Simulation of PEPA's action on GluR3-flop. (A) The kinetic model used for simulation. R=sensitized receptor, Rd=desensitized receptor, G=glutamate, P=PEPA, Open=open state, RP*=PEPA-bound receptor to which glutamate cannot bind. Numbers 1 to 18 denote those reactions referred to in the text. Bold lines indicate major reactions (>10 fold change in the parameter, denoted in the box) that were changed for the purpose of simulating the action of PEPA. (B) The traces below ‘measured' are actual responses from outside-out patches excised from oocytes expressing GluR3-flop, and the traces below ‘calculated' or ‘calculated 1' are simulated responses obtained using the rate constants listed in Table 1. ‘Calculated 2' represents the simulated responses when state RP* is removed from the parameter set in Table 1. The traces labelled as 1 are for glutamate alone (10 mM), those labelled as 2 are for glutamate (10 mM)+PEPA (100 μM), and those labelled by * are single exponential fits.

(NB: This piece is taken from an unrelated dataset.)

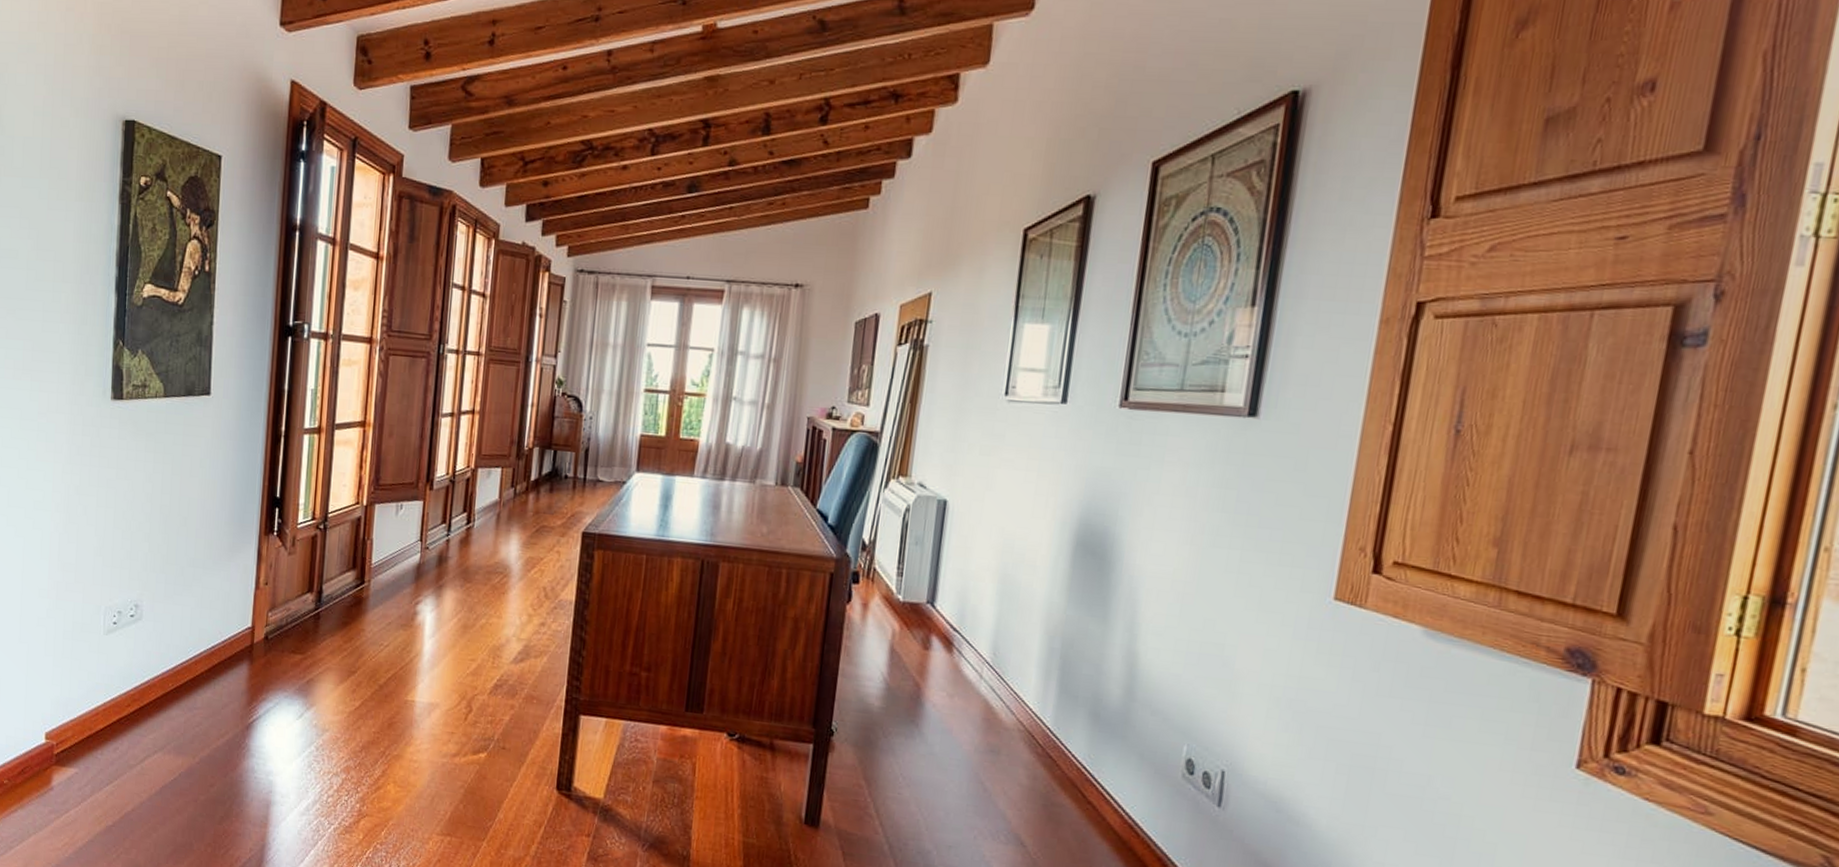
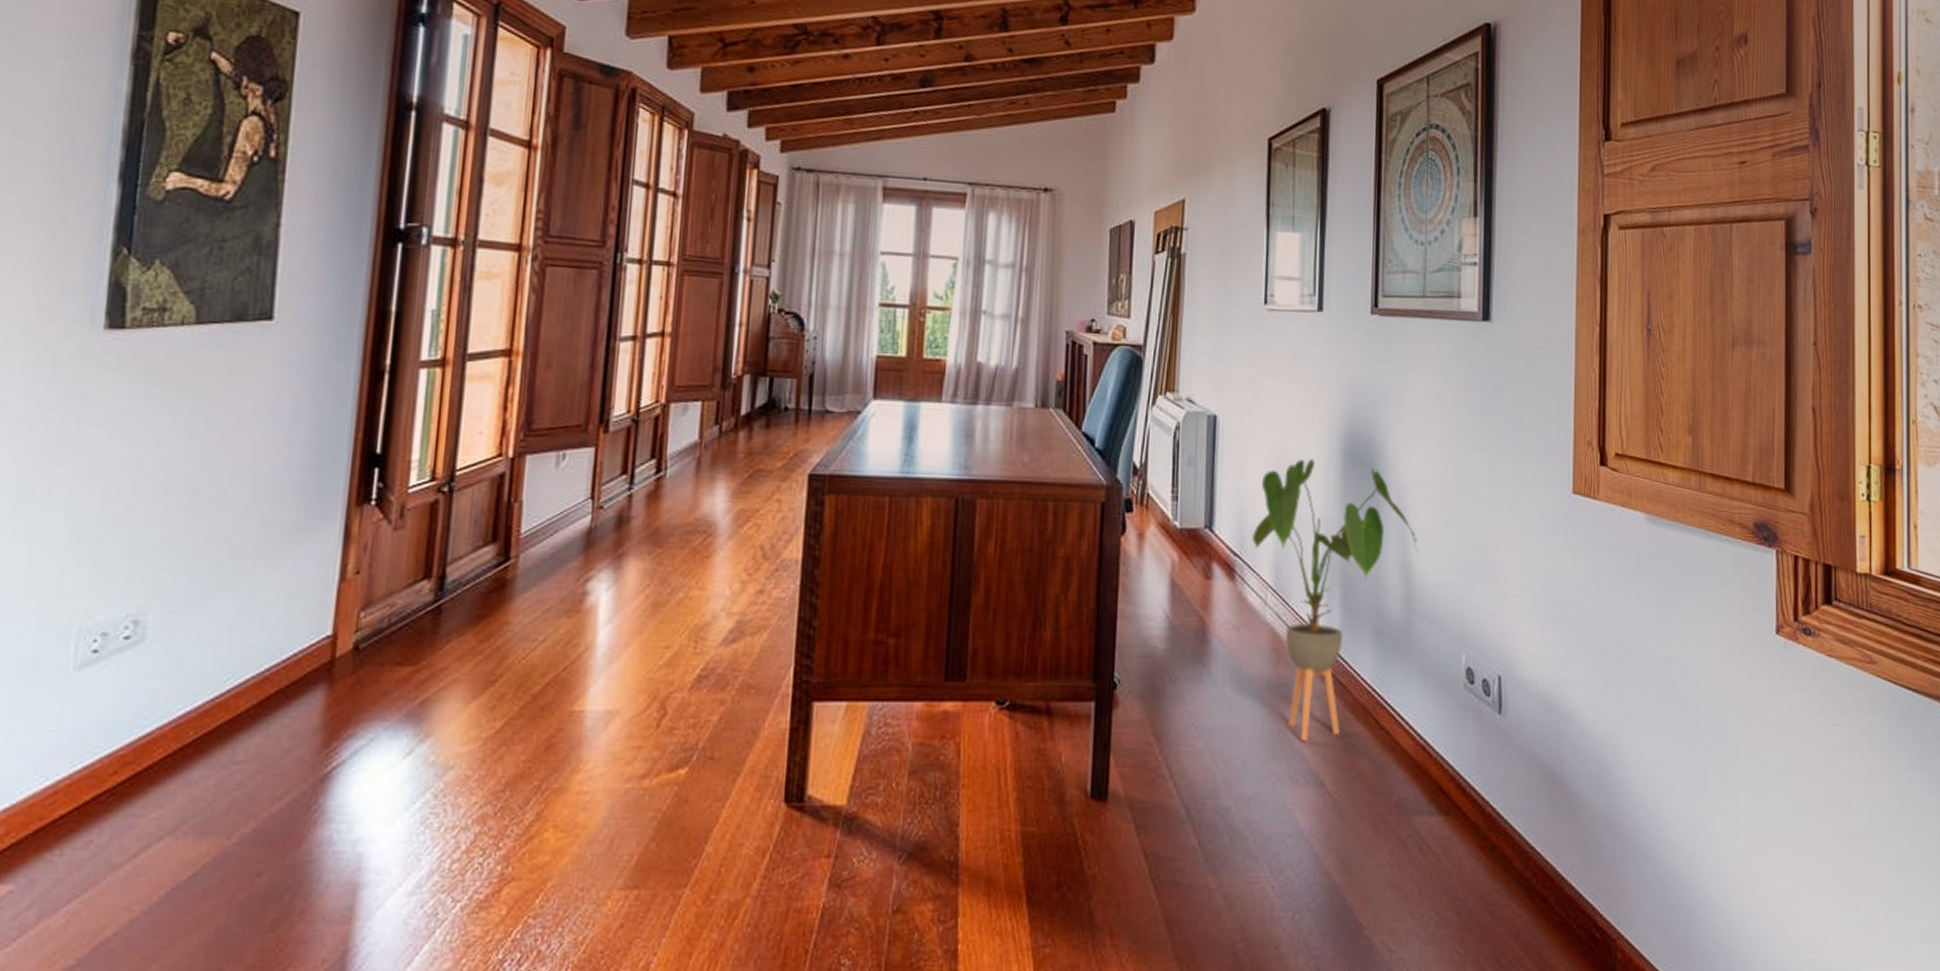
house plant: none [973,546,1146,805] -> present [1252,459,1418,742]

The open and closed bars for ‘calculated' show the periods of PEPA and glutamate application, respectively. Deactivation and desensitization were measured with 1 and 150 ms glutamate pulses, respectively. In ‘measured' under desensitization, an arrowhead indicates ‘slow' onset phase, and an arrow indicates the point of maximal desensitization (max). (C) The simulated responses for twin glutamate pulses (1 ms) with various interpulse intervals (5, 10, 20, 40 and 100 ms) were superimposed. 1: control, 2:+PEPA (parameter set in Table 1). (D) The values of τ_dea, I_pepa/I_cont, τ_des, I_ss/I_peak, and τ_rec calculated in actual (=measured) and simulated (=calculated) responses for both Control (from no. 1 traces) and+PEPA (from no. 2 traces). For I_ss/I_peak, the values with ‘(max)' were calculated at the point of maximal desensitization (See Figure 6B-desensitization-‘measured').